Vorbeugung- Vorsorge

Wichtiger als jede Therapie ist bei dieser Erkrankung die Vorsorge. Frühe Stadien des grünen Stars können sehr gut behandelt werden. Bei Beginn der  Therapie des grünen Stars im Frühstadium der Erkrankung ist eine lebenslange Stabilisierung der Erkrankung ohne weiteres Fortschreiten die Regel.

Ab dem 40. Lebensjahr sollten regelmäßige Kontrollen erfolgen, die ab dem 60. Lebensjahr alle zwei bis spätestens drei Jahre notwendig sind.
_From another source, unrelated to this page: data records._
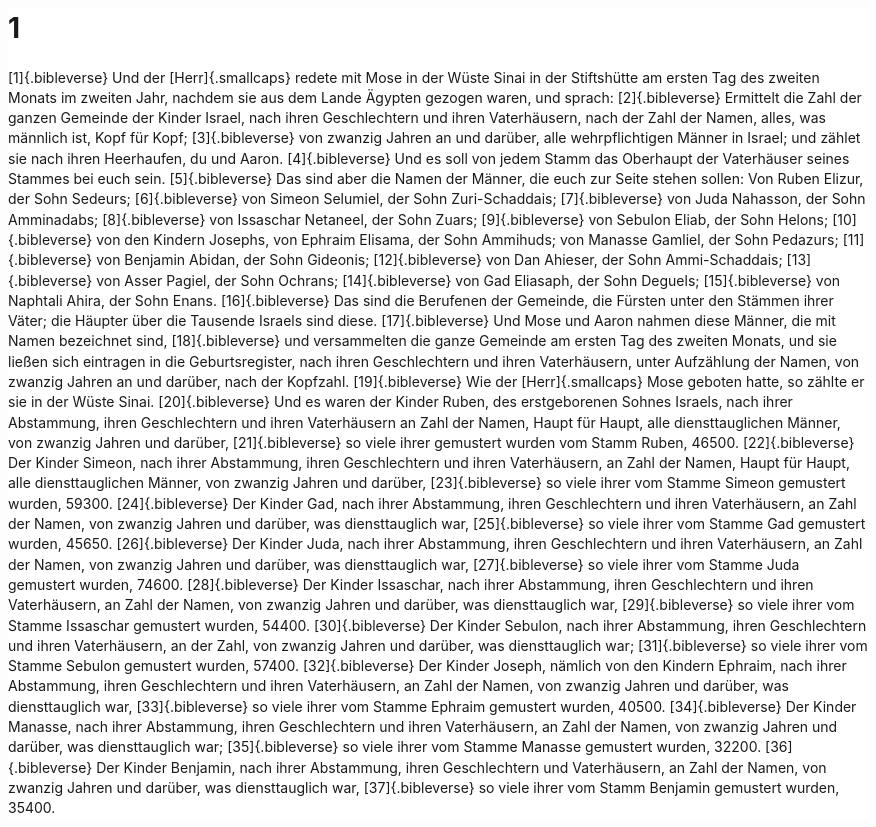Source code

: # 1 
[1]{.bibleverse} Und der [Herr]{.smallcaps} redete mit Mose in der Wüste Sinai in der Stiftshütte am ersten Tag des zweiten Monats im zweiten Jahr, nachdem sie aus dem Lande Ägypten gezogen waren, und sprach: 
[2]{.bibleverse} Ermittelt die Zahl der ganzen Gemeinde der Kinder Israel, nach ihren Geschlechtern und ihren Vaterhäusern, nach der Zahl der Namen, alles, was männlich ist, Kopf für Kopf; 
[3]{.bibleverse} von zwanzig Jahren an und darüber, alle wehrpflichtigen Männer in Israel; und zählet sie nach ihren Heerhaufen, du und Aaron. 
[4]{.bibleverse} Und es soll von jedem Stamm das Oberhaupt der Vaterhäuser seines Stammes bei euch sein. 
[5]{.bibleverse} Das sind aber die Namen der Männer, die euch zur Seite stehen sollen: Von Ruben Elizur, der Sohn Sedeurs; 
[6]{.bibleverse} von Simeon Selumiel, der Sohn Zuri-Schaddais; 
[7]{.bibleverse} von Juda Nahasson, der Sohn Amminadabs; 
[8]{.bibleverse} von Issaschar Netaneel, der Sohn Zuars; 
[9]{.bibleverse} von Sebulon Eliab, der Sohn Helons; 
[10]{.bibleverse} von den Kindern Josephs, von Ephraim Elisama, der Sohn Ammihuds; von Manasse Gamliel, der Sohn Pedazurs; 
[11]{.bibleverse} von Benjamin Abidan, der Sohn Gideonis; 
[12]{.bibleverse} von Dan Ahieser, der Sohn Ammi-Schaddais; 
[13]{.bibleverse} von Asser Pagiel, der Sohn Ochrans; 
[14]{.bibleverse} von Gad Eliasaph, der Sohn Deguels; 
[15]{.bibleverse} von Naphtali Ahira, der Sohn Enans. 
[16]{.bibleverse} Das sind die Berufenen der Gemeinde, die Fürsten unter den Stämmen ihrer Väter; die Häupter über die Tausende Israels sind diese. 
[17]{.bibleverse} Und Mose und Aaron nahmen diese Männer, die mit Namen bezeichnet sind, 
[18]{.bibleverse} und versammelten die ganze Gemeinde am ersten Tag des zweiten Monats, und sie ließen sich eintragen in die Geburtsregister, nach ihren Geschlechtern und ihren Vaterhäusern, unter Aufzählung der Namen, von zwanzig Jahren an und darüber, nach der Kopfzahl. 
[19]{.bibleverse} Wie der [Herr]{.smallcaps} Mose geboten hatte, so zählte er sie in der Wüste Sinai. 
[20]{.bibleverse} Und es waren der Kinder Ruben, des erstgeborenen Sohnes Israels, nach ihrer Abstammung, ihren Geschlechtern und ihren Vaterhäusern an Zahl der Namen, Haupt für Haupt, alle diensttauglichen Männer, von zwanzig Jahren und darüber, 
[21]{.bibleverse} so viele ihrer gemustert wurden vom Stamm Ruben, 46500. 
[22]{.bibleverse} Der Kinder Simeon, nach ihrer Abstammung, ihren Geschlechtern und ihren Vaterhäusern, an Zahl der Namen, Haupt für Haupt, alle diensttauglichen Männer, von zwanzig Jahren und darüber, 
[23]{.bibleverse} so viele ihrer vom Stamme Simeon gemustert wurden, 59300. 
[24]{.bibleverse} Der Kinder Gad, nach ihrer Abstammung, ihren Geschlechtern und ihren Vaterhäusern, an Zahl der Namen, von zwanzig Jahren und darüber, was diensttauglich war, 
[25]{.bibleverse} so viele ihrer vom Stamme Gad gemustert wurden, 45650. 
[26]{.bibleverse} Der Kinder Juda, nach ihrer Abstammung, ihren Geschlechtern und ihren Vaterhäusern, an Zahl der Namen, von zwanzig Jahren und darüber, was diensttauglich war, 
[27]{.bibleverse} so viele ihrer vom Stamme Juda gemustert wurden, 74600. 
[28]{.bibleverse} Der Kinder Issaschar, nach ihrer Abstammung, ihren Geschlechtern und ihren Vaterhäusern, an Zahl der Namen, von zwanzig Jahren und darüber, was diensttauglich war, 
[29]{.bibleverse} so viele ihrer vom Stamme Issaschar gemustert wurden, 54400. 
[30]{.bibleverse} Der Kinder Sebulon, nach ihrer Abstammung, ihren Geschlechtern und ihren Vaterhäusern, an der Zahl, von zwanzig Jahren und darüber, was diensttauglich war; 
[31]{.bibleverse} so viele ihrer vom Stamme Sebulon gemustert wurden, 57400. 
[32]{.bibleverse} Der Kinder Joseph, nämlich von den Kindern Ephraim, nach ihrer Abstammung, ihren Geschlechtern und ihren Vaterhäusern, an Zahl der Namen, von zwanzig Jahren und darüber, was diensttauglich war, 
[33]{.bibleverse} so viele ihrer vom Stamme Ephraim gemustert wurden, 40500. 
[34]{.bibleverse} Der Kinder Manasse, nach ihrer Abstammung, ihren Geschlechtern und ihren Vaterhäusern, an Zahl der Namen, von zwanzig Jahren und darüber, was diensttauglich war; 
[35]{.bibleverse} so viele ihrer vom Stamme Manasse gemustert wurden, 32200. 
[36]{.bibleverse} Der Kinder Benjamin, nach ihrer Abstammung, ihren Geschlechtern und Vaterhäusern, an Zahl der Namen, von zwanzig Jahren und darüber, was diensttauglich war, 
[37]{.bibleverse} so viele ihrer vom Stamm Benjamin gemustert wurden, 35400.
Die Kontrollintervalle der Glaukomuntersuchung (Vorsorgeuntersuchung sind bei Fehlen von Risikofaktoren):

  • zwischen 20- 40 Jahren ein bis zwei Mal
  • zwischen 40 und 50 alle 5 Jahre ein Mal
  • zwischen 50 und 60 alle 4 Jahre 
  • ab 60 alle zwei bis drei Jahre
  • ab 70 alle zwei Jahre

diese Regel wird individuell je nach Risikofaktoren und Ergebnis der Untersuchung verlängert oder verkürzt - 

Zum Schluß

Da der grüne Star schleichend und unbemerkt beginnt und ohne Therapie zur Erblindung führt, ist eine regelmäßige Untersuchung und Vorsorgeuntersuchung wichtig.

Der grüne Star ist eine Erkrankung die frühzeitig erkannt gut behandelbar ist und bei guter Mitarbeit der Betroffenen in fast allen Fällen keinen wesentlichen Schaden des Auges verursacht. Bei spätem Erkennen der Erkrankung und unregelmäßiger Behandlung ist eine starke Schädigung des Auges die Regel.